Here, from U.S. News and World Report is a typical version of this story:
Rate of Diabetes Cases Doubles in 10 Years: CDC--The obesity epidemic is fueling the type 2 disease epidemic, officials say
As is the case with just about all reporting about Type 2 Diabetes this story neglects to mention some very important facts that explain some of this rise as being in truth a rise in diabetes diagnoses which is NOT the same as a rise in the actual incidence.
The Diagnostic Criteria were Improved in 1998
In 1998, before the ADA revised its document setting out the Diagnostic Criteria for Diabetes Mellitus, most doctors only diagnosed diabetes when people's fasting blood
sugar was over 140 mg/dl.
In 1998, the fasting cutoff was changed to 125 mg/dl.
This change resulted in people getting earlier diagnoses and earlier treatment. This is good, not bad!
Doctors are Screening More Aggressively
There are a lot more drug companies pushing a lot more diabetes drugs now than there were in 1998, and one side effect of this is that doctors are being urged to screen patients more aggressively. In 1998 many doctors were still screening patients for diabetes with a urine dip test which often misses evidence of high blood sugars.
Back in 1998, I did not test positive on a urine dip test until my blood sugar was 240 mg/dl three hours after eating (and that reading was taken with a blood calibrated meter, so the actual plasma reading would have been 12% higher.)
More Doctors are Finally Taking "Pre-Diabetes" Seriously
Fifteen years ago I was told that "pre-diabetes" was a "fad diagnosis" even though I'd been diagnosed years before with "pre-diabetes" on a glucose tolerance test. Even when she learned that my blood sugars were going into the 200s after ever meal, my doctor back in 1998 told me it was "nothing to worry about" because the blood sugars eventually came down to around 100 mg/dl by the next morning.
Since then, many, though not all, doctors have come to realize that pre-diabetes and what they used to consider "Mild" diabetes imply the presence of blood sugars high enough to cause "diabetic complications" and need to be diagnosed and treated.
The Baby Boom is Aging
The incidence of Diabetes rises as people get older. It always has. Women, in particular, become much more insulin resistant after menopause, unmasking blood sugar abnormalities that were hidden until then.
What is changing is that there are a lot more people now in the age group where these diagnoses start to rise since the huge population mass we call the "Baby Boom" is now mostly in its 50s.
So we might just as honestly ascribe the increase in diabetes to an "epidemic of menopause" as to the "obesity epidemic." This isn't a real epidemic, it's a well-understood demographic change.
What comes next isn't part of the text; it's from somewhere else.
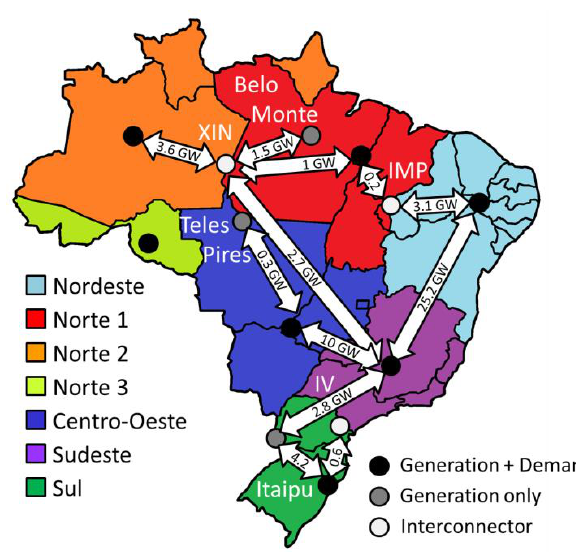
Figure 7. Model endogenous grid capacity expansion in scenario Base in GW. Values for the other scenarios are similar and summarized in Table S10.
Given these facts, the increase in diabetes diagnosis may be good news, because it means people are getting diagnosed earlier and with blood sugar levels that were ignored in the past to the point where many a person died of a diabetic heart attack without ever learning they were diabetic.
In addition, earlier diagnosis makes it possible for people with diabetes to avoid the horrible complications that were the fate of people a generation ago who were diagnosed only after they had already developed neuropathy, retinopathy, and early signs of kidney damage.
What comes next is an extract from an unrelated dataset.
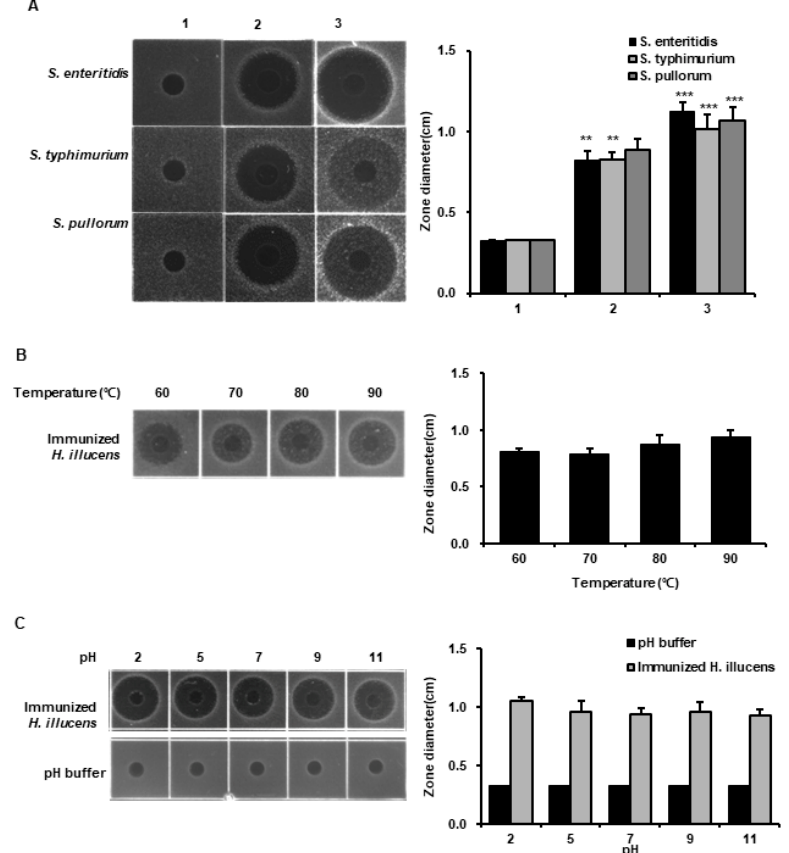
Figure 3. Evaluations of antimicrobial activities to S. enteritidis , S. typhimurium and S. pullorum and of the heat and pH stabilities of L. casei -immunized HIL hemolymph as determined by RDA. ( A ) Antimicrobial activities of L. casei -immunized HIL hemolymph against S. enteritidis , S. typhimurium , and S. pullorum . Lane 1, non-immunized HIL hemolymph; lane 2, melittin (1 µ g); lane 3, L. casei -immunized HIL hemolymph. The values of column graphs are presented as the mean ± S.D. ** and *** indicate p < 0.01 and p < 0.005 vs. lane 1, respectively. ( B ) Thermal stabilities of the antimicrobial activities of hemolymphs. Hemolymphs were incubated at 60, 70, 80, or 90 ◦ C for 24 h. ( C ) pH stabilities of antimicrobial activity of L. casei -immunized HIL hemolymph. A total of 2 µ L of Hemolymphs was mixed in 8 µ L of pH 2, 5, 7, 9, or 11 bu ff er for these evaluations. ( B , C ) E.coli was used as a target bacterium to confirm antimicrobial activity of L. casei -immunized HIL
The growth in the incidence in Type 2 diabetes that is not accounted for by the above factors is probably explained by these:
1. There is a huge, not well-understood explosion in the incidence autoimmune diseases of all kinds. A surprising number of those diagnosed with "Type 2" diabetes have antibodies characteristic of autoimmune diabetes.
2. Toxic chemicals like the Bisphenol-A that lines our tin cans are now known to promote insulin resistance and obesity. Other chemicals known to cause diabetes are PCBs and pesticides, both of which are found in human bodies at alarming rates. The chemical industry would prefer that you keep blaming people for causing their obesity and their diabetes through gluttony because it would be very expensive for them to remove these chemicals from our environment.
3. The Drugs Used to Treat Depression Cause Weight Gain, Insulin Resistance, and Diabetes. The overmarketing of psychiatric drugs to people with normal, if unpleasant, human emotions is a major, unexplored, cause for our current "obesity" epidemic. If the people reporting about health in the media ever did anything more than read press releases you'd learn about this. But because these drugs are so profitable, the drug companies have kept this information out of the news.